Increase screening of at-risk persons for human trafficking.
Prosecute more cases of labor trafficking.
Obtain bi-partisan legislative support for the bills to address business supply chain transparency, foreign labor recruiting practices, as well as push for the child welfare system reform.

^^, that's the battle today, win that war.


//discussion.
 
Old 01-07-2021, 05:08 AM
 
Location: *
13,240 posts, read 4,933,800 times
Reputation: 3461
Quote:
Originally Posted by Ellis Bell View Post
From your words in that post, "While I think history matters, & getting history right matters, I also think forgiveness matters."

Me too --- the later part being the greatest, because we will never be able to agree on the events as they happened. Further more I can not get on board with the continuing sage of a 160 year old war, when it is true, the only thing that changed is the government can no long collect taxes on people as property and the slavery culture still exists with 40 million in bondage in a multi-million dollar industry --- that Statue is in your face --- 40 million enslaved today are not.

Miss placed priorities to issues that are history and that can not be reversed should be the least of our worries. We should deal in the here and now. That's how I feel about it. That is how I have always felt about it. And will continue to feel about it. When Robert E Lee said, 'we are all Americans now', while those were honorable words meant to unite, I fear he miss spoke.

There Are 58,000 Slaves in the United States Right Now

The U.S. is, at least, one of the leaders in government response to slavery, according to the GSI, with a rating second only to the Netherlands. The GSI applauds initiatives like President Barack Obama’s Advisory Council on Human Trafficking and says they are setting the stage for continued declines in slavery.

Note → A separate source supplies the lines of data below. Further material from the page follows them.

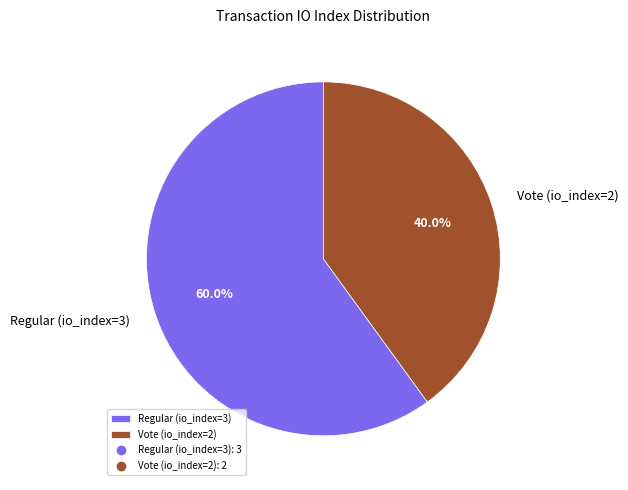

To the nearest percent, what is the difference between the Regular (io_index=3) and Vote (io_index=2) slice percentages?

20%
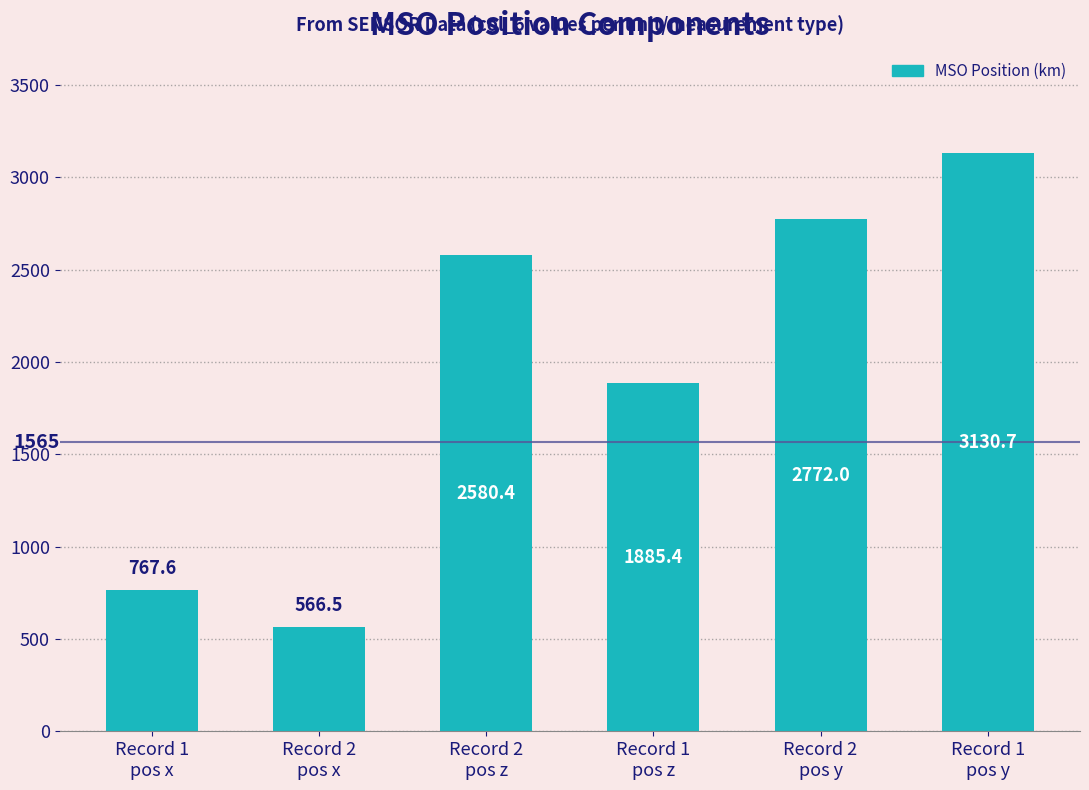

Where is the data nearest to the value 1848?

Record 1
pos z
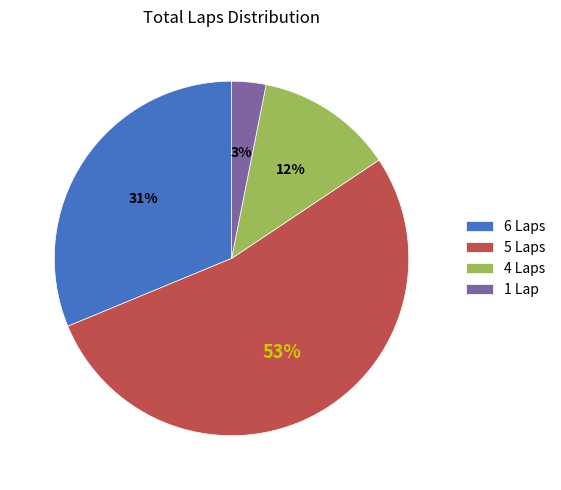

Which category has the biggest portion of the pie?

5 Laps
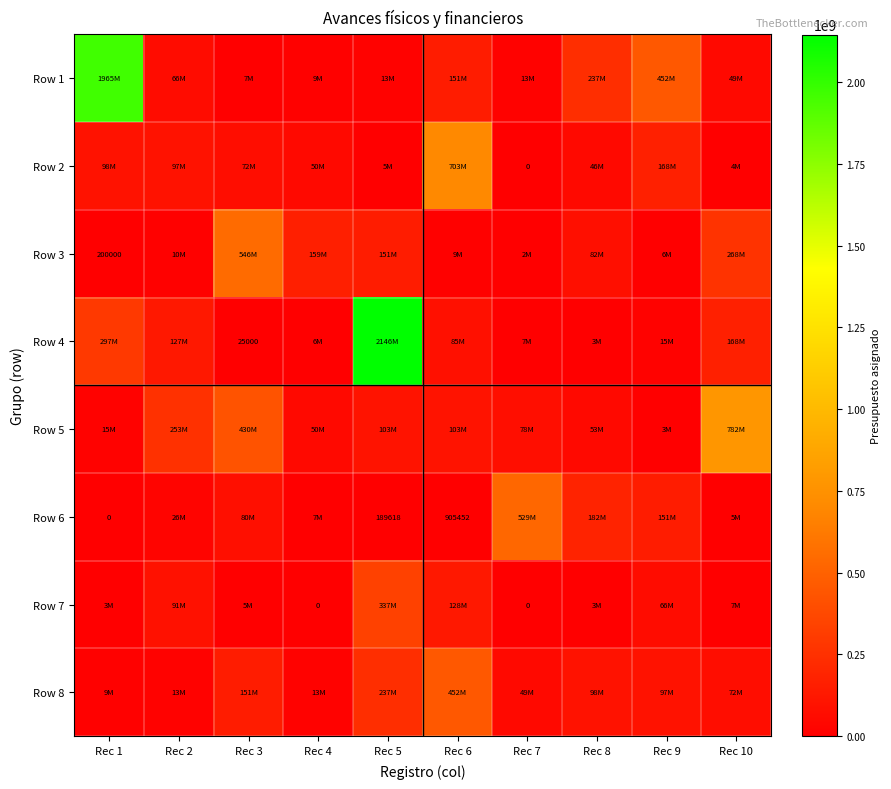

What is the sum of the Row 6 values at Rec 6 and Rec 5?

1095070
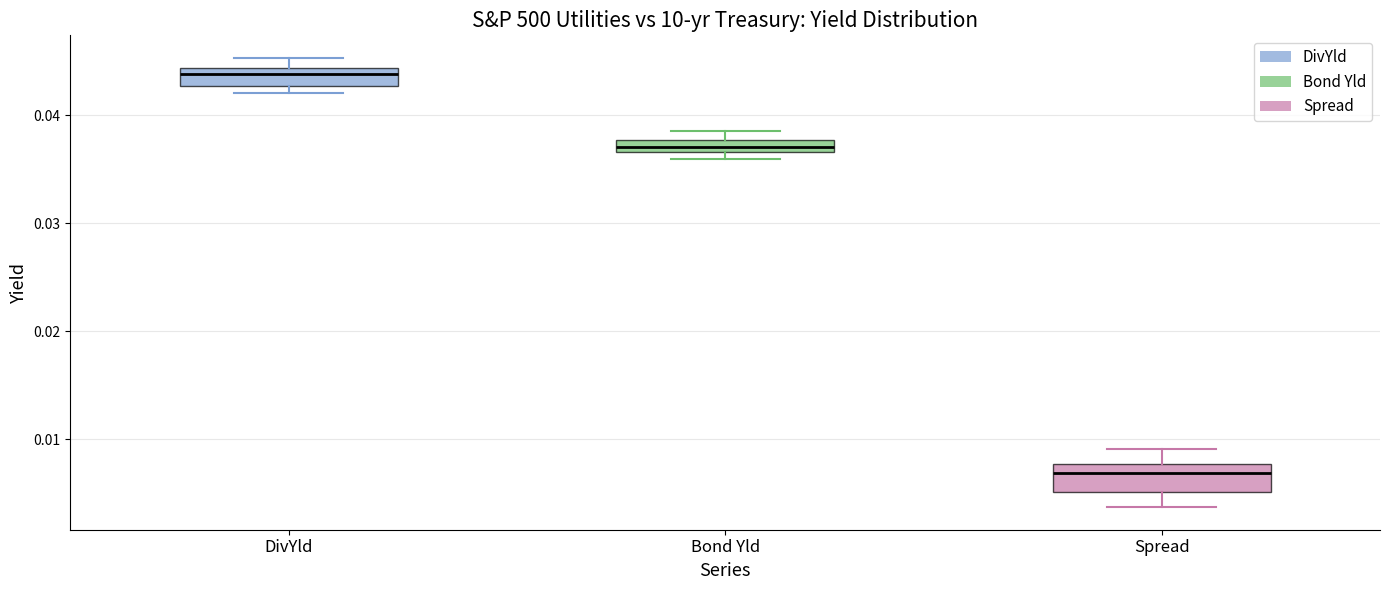

Which box has the lowest median line?

Spread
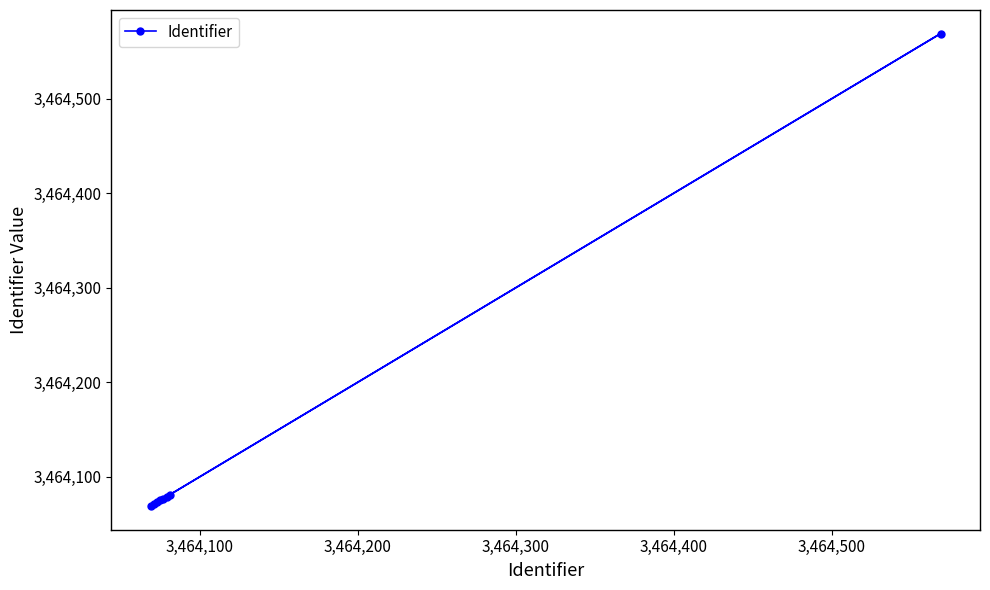

What is the maximum value shown in the chart?

3464569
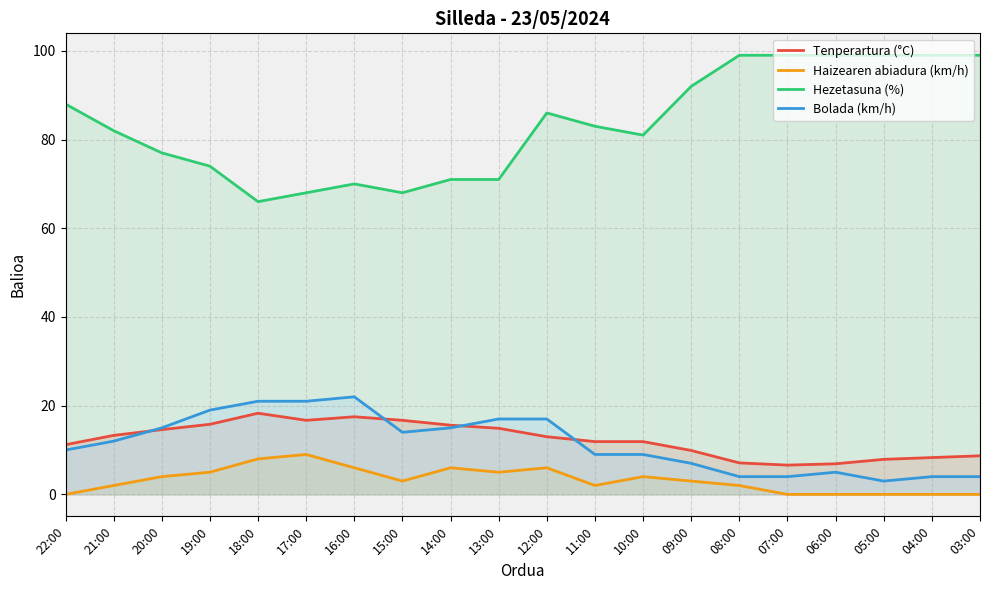

How many categories are shown in the chart?

20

“[S]lavery may never disappear completely, some people being as they are, but my aim is to see it become as rare as cannibalism,” Bales wrote.The GSI offers the following recommendations for the U.S. to curb slavery:
Improve the provision of appropriate housing for child trafficking victims.
Increase screening of at-risk persons for human trafficking.
Prosecute more cases of labor trafficking.
Obtain bi-partisan legislative support for the bills to address business supply chain transparency, foreign labor recruiting practices, as well as push for the child welfare system reform.

^^, that's the battle today, win that war.


//discussion.
I still don't really understand your thought process.

Are you saying to forgive the defenders of slavery during the American Civil War? Or forget about that?